First, 3 billion years ago, plate tectonics was probably in high gear. Higher volcanism, higher collision rates. Some doubt the crust was thick enough to subduct, but I believe the crust was too thin not to hold together. If there were oceans, and the statement implies much more than today, then there was water-cooled thin crust on a more fluid mantle. Overturning is guaranteed. Once it starts, it doesn’t stop.
Second, there was little free oxygen in the atmosphere, whatever it’s surface pressure. What oxygen that was being created by oceanic algae was consumed in the reduction of solution iron to create the great “banded” beds of iron-ore.
Third, what rain there was must have been very acidic.
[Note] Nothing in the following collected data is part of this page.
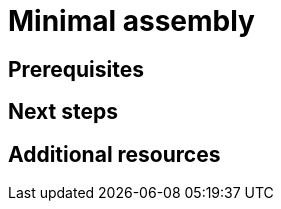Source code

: :_newdoc-version: {{generator_version}}
:_template-generated: {{current_day}}

:_mod-docs-content-type: ASSEMBLY

[id="minimal-assembly"]
= Minimal assembly

[role="_abstract"]

== Prerequisites

[role="_additional-resources"]
== Next steps

[role="_additional-resources"]
== Additional resources



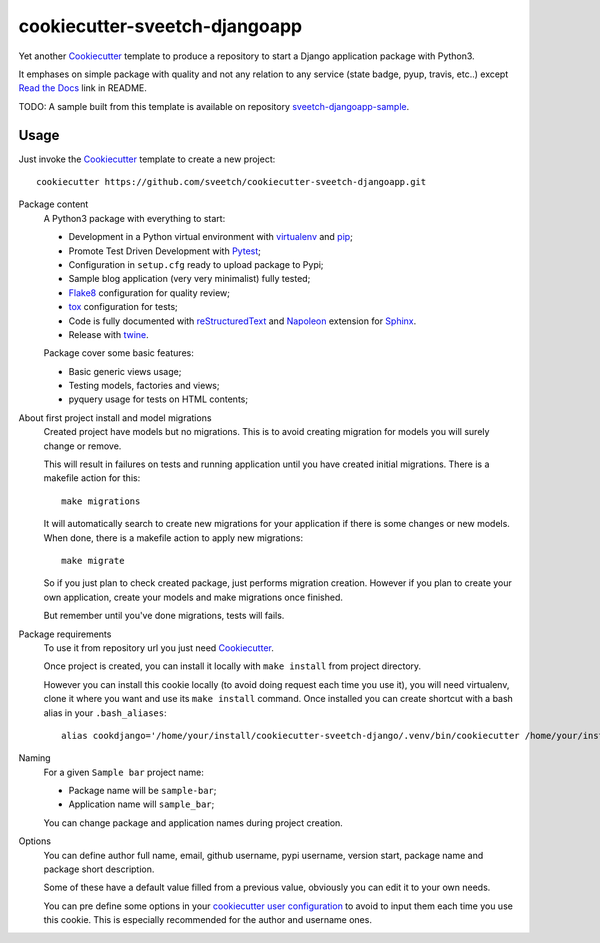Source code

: .. _Cookiecutter: https://github.com/audreyr/cookiecutter
.. _Python: https://www.python.org
.. _virtualenv: https://virtualenv.pypa.io
.. _pip: https://pip.pypa.io
.. _Pytest: http://pytest.org
.. _Napoleon: https://sphinxcontrib-napoleon.readthedocs.org
.. _Flake8: http://flake8.readthedocs.org
.. _Sphinx: http://www.sphinx-doc.org
.. _tox: http://tox.readthedocs.io
.. _livereload: https://livereload.readthedocs.io
.. _Read the Docs: https://readthedocs.org/
.. _reStructuredText: https://www.sphinx-doc.org/en/master/usage/restructuredtext/index.html
.. _twine: https://twine.readthedocs.io

==============================
cookiecutter-sveetch-djangoapp
==============================

Yet another `Cookiecutter`_ template to produce a repository to start
a Django application package with Python3.

It emphases on simple package with quality and not any relation to
any service (state badge, pyup, travis, etc..) except `Read the Docs`_
link in README.

TODO: A sample built from this template is available on repository
`sveetch-djangoapp-sample <https://github.com/sveetch/sveetch-djangoapp-sample>`_.

Usage
*****

Just invoke the `Cookiecutter`_ template to create a new project: ::

    cookiecutter https://github.com/sveetch/cookiecutter-sveetch-djangoapp.git

Package content
    A Python3 package with everything to start:

    * Development in a Python virtual environment with `virtualenv`_ and `pip`_;
    * Promote Test Driven Development with `Pytest`_;
    * Configuration in ``setup.cfg`` ready to upload package to Pypi;
    * Sample blog application (very very minimalist) fully tested;
    * `Flake8`_ configuration for quality review;
    * `tox`_ configuration for tests;
    * Code is fully documented with `reStructuredText`_ and `Napoleon`_
      extension for `Sphinx`_.
    * Release with `twine`_.

    Package cover some basic features:

    * Basic generic views usage;
    * Testing models, factories and views;
    * pyquery usage for tests on HTML contents;

About first project install and model migrations
    Created project have models but no migrations. This is to avoid creating
    migration for models you will surely change or remove.

    This will result in failures on tests and running application until you
    have created initial migrations. There is a makefile action for this: ::

        make migrations

    It will automatically search to create new migrations for your application
    if there is some changes or new models. When done, there is a makefile
    action to apply new migrations: ::

        make migrate

    So if you just plan to check created package, just performs migration
    creation. However if you plan to create your own application, create your
    models and make migrations once finished.

    But remember until you've done migrations, tests will fails.

Package requirements
    To use it from repository url you just need `Cookiecutter`_.

    Once project is created, you can install it locally with ``make install``
    from project directory.

    However you can install this cookie locally (to avoid doing request each time
    you use it), you will need virtualenv, clone it where you want and use its
    ``make install`` command. Once installed you can create shortcut with a bash
    alias in your ``.bash_aliases``: ::

        alias cookdjango='/home/your/install/cookiecutter-sveetch-django/.venv/bin/cookiecutter /home/your/install/cookiecutter-sveetch-django'

Naming
    For a given ``Sample bar`` project name:

    * Package name will be ``sample-bar``;
    * Application name will ``sample_bar``;

    You can change package and application names during project creation.

Options
    You can define author full name, email, github username, pypi username,
    version start, package name and package short description.

    Some of these have a default value filled from a previous value, obviously
    you can edit it to your own needs.

    You can pre define some options in your
    `cookiecutter user configuration <https://cookiecutter.readthedocs.io/en/1.7.2/advanced/user_config.html>`_
    to avoid to input them each time you use this cookie. This is especially
    recommended for the author and username ones.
Chemical Erosion could have been high, much higher than mechanical. I’d bet money that erosion was higher than today.
Fourth, where did the oceanic water come from. If it came from comets, then conceivably, there was much more exposed land than today, not less.
Fifth, the end of the Archean, deep oceanic basins are known to have existed by the presence of banded iron formations, chert beds, chemical sediments and pillow basalts… [Wiki Archean:Paleoenvironment] If you can believe deep ocean basins existed, then tectonics must have been working and by consequence, there must have been continents, too.
Incidentally, the banded nature of the iron ore beds is proof of repeated global cataclysmic climate changes over a span of nearly a billion years. After all, the conditions to start and stop each band are evidence of changes in ocean composition of ions, gasses, and life.